___ Reading text ___
In [1]:
import numpy as np

from dataclasses import dataclass


@dataclass
class GaussianNaiveBayes:
    features: np.ndarray
    labels: np.ndarray

    def __post_init__(self) -> None:
        """Initializes additional variables for the Gaussian Naive Bayes model."""

        self.unique_labels = np.unique(self.labels)

    def fit(self) -> None:
        """Fits the Gaussian Naive Bayes model."""

        self.params = []
        # Calculate the mean and variance of each feature for each label
        for label in self.unique_labels:
            label_features = self.features[self.labels == label]
            self.params.append([(col.mean(), col.var()) for col in label_features.T])

    def likelihood(self, data: float, mean: float, var: float) -> float:
        """Calculates the Gaussian likelihood of the data with the given mean and variance."""

        # NOTE: Added in denominator to prevent division by zero
        eps = 1e-4

        coeff = 1 / np.sqrt(2 * np.pi * var + eps)
        exponent = np.exp(-((data - mean) ** 2 / (2 * var + eps)))

        return coeff * exponent

    def predict(self, features: np.ndarray) -> np.ndarray:
        """Performs inference using Bayes Rule P(Y | X) = P(X | Y) * P(Y) / P(X)."""

        predictions = []
        for feature in features:
            posteriors = []
            for idx, label in enumerate(self.unique_labels):
                prior = np.mean(self.labels == label)
___
Stated exercise 1: Identify every line in the records below that contains the string "kern", and copy each one. Case counts.
___ Extracted information ___
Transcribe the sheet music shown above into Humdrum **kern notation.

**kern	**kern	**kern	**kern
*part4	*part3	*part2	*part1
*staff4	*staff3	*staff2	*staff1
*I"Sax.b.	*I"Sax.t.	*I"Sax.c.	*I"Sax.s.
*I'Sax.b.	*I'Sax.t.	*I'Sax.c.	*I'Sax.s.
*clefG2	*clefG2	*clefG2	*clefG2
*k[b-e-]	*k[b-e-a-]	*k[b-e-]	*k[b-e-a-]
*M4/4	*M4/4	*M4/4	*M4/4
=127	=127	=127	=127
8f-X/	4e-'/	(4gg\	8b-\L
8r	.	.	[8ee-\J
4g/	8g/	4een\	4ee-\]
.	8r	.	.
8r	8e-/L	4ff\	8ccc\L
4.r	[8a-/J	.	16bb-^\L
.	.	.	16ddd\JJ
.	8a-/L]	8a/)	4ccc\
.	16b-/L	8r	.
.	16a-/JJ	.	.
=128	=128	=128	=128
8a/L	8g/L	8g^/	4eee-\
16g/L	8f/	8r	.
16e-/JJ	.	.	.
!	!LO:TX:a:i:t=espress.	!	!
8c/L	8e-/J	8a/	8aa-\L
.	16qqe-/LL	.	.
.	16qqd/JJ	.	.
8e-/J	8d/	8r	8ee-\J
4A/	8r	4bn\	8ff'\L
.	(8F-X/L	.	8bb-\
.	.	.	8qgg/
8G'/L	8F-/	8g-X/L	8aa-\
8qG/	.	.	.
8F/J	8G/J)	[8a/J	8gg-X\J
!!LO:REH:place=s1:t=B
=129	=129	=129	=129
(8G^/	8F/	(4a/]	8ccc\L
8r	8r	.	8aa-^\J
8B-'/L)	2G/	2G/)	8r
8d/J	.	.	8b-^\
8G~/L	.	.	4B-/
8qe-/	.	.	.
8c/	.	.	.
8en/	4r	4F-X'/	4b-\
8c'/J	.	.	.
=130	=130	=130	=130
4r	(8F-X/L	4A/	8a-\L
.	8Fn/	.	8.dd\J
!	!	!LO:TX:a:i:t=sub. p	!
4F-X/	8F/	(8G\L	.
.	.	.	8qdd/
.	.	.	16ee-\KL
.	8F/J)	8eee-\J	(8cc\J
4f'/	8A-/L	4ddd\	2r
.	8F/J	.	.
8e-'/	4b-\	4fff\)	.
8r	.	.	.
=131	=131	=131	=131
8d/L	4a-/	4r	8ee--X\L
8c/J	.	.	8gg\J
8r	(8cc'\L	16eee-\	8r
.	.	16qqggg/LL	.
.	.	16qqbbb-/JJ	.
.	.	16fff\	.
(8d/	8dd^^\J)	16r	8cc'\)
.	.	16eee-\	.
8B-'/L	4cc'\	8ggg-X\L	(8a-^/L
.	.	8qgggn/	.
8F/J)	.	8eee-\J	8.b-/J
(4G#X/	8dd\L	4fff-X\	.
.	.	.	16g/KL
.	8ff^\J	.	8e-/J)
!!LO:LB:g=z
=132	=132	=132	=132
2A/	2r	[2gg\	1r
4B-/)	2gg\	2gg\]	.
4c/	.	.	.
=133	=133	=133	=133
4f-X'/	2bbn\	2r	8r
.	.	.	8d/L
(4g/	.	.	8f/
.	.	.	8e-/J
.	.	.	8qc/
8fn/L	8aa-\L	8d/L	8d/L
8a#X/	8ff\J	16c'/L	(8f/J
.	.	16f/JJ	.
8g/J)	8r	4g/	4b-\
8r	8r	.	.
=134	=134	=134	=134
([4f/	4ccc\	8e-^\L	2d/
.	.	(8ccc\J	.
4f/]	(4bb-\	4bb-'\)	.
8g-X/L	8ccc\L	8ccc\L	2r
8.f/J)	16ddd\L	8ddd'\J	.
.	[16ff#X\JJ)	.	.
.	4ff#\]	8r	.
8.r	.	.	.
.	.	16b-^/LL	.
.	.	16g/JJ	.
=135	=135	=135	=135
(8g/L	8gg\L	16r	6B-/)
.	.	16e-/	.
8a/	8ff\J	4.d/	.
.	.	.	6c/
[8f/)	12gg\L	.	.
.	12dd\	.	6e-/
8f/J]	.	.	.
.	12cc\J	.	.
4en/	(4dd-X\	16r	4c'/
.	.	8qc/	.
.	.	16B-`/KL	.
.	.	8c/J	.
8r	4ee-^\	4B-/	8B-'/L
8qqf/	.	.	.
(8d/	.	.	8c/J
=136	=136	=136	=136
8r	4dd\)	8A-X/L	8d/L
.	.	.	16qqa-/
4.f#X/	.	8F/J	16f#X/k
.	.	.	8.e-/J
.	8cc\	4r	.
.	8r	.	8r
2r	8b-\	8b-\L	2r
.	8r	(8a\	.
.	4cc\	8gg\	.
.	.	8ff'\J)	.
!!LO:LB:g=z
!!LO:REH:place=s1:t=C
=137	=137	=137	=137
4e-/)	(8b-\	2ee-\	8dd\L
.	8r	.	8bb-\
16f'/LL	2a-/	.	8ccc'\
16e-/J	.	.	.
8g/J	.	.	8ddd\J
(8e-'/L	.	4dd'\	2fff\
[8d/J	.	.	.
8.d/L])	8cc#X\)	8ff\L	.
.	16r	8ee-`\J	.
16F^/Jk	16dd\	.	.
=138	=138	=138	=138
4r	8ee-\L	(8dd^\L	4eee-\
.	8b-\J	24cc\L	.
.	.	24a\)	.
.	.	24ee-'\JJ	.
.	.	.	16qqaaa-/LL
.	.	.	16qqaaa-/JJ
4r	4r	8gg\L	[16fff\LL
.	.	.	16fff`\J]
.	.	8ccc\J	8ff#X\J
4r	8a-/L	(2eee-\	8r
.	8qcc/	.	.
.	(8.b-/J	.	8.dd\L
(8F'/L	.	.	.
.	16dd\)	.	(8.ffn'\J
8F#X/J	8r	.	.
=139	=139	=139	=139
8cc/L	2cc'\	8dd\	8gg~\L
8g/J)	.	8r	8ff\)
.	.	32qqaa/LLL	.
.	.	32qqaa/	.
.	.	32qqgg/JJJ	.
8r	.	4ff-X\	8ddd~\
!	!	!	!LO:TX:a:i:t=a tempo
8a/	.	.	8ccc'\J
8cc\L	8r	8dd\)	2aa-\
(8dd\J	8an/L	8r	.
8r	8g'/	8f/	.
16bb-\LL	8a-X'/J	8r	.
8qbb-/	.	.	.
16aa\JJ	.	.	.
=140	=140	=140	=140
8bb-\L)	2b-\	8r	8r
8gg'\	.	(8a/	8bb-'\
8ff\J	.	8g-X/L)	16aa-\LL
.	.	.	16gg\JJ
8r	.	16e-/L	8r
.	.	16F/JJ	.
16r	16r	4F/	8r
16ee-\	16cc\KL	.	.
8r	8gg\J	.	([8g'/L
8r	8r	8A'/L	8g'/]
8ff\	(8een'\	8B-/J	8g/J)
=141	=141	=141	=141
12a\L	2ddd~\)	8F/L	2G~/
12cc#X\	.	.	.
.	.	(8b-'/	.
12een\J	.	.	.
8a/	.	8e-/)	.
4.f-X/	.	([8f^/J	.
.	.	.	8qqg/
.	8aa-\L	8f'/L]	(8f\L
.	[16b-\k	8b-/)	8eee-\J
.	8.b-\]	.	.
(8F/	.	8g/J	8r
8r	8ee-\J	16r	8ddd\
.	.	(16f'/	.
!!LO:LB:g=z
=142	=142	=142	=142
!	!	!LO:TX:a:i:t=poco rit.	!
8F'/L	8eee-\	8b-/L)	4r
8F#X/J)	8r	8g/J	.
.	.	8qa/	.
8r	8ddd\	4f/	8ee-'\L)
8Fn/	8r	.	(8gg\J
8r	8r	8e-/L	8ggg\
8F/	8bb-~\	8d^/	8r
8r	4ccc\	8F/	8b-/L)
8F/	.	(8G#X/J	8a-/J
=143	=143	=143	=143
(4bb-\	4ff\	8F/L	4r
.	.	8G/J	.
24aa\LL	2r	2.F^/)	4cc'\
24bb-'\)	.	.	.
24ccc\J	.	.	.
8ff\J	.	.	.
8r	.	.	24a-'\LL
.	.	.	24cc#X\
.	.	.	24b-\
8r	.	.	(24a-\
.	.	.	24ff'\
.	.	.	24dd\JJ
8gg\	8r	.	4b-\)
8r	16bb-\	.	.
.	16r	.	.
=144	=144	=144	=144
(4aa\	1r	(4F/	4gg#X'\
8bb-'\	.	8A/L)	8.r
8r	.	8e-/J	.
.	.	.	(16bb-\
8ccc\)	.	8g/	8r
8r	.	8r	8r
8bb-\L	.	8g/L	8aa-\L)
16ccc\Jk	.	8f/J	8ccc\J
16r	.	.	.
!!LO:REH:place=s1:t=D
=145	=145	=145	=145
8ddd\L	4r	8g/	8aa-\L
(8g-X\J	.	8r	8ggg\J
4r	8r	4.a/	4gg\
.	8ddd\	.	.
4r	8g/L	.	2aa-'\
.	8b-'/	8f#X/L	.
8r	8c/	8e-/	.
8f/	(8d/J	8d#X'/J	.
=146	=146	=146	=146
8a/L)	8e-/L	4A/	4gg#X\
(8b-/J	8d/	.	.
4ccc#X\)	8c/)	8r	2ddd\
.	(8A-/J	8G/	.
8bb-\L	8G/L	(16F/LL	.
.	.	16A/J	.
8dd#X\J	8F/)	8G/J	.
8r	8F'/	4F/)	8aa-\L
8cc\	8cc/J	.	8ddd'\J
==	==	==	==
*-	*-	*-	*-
___
Stated exercise 2: In the Gaussian Naive Bayes code, what reason does the comment give for adding eps to the denominator?

Written answer 1:
Transcribe the sheet music shown above into Humdrum **kern notation.
**kern	**kern	**kern	**kern

Written answer 2: To prevent division by zero.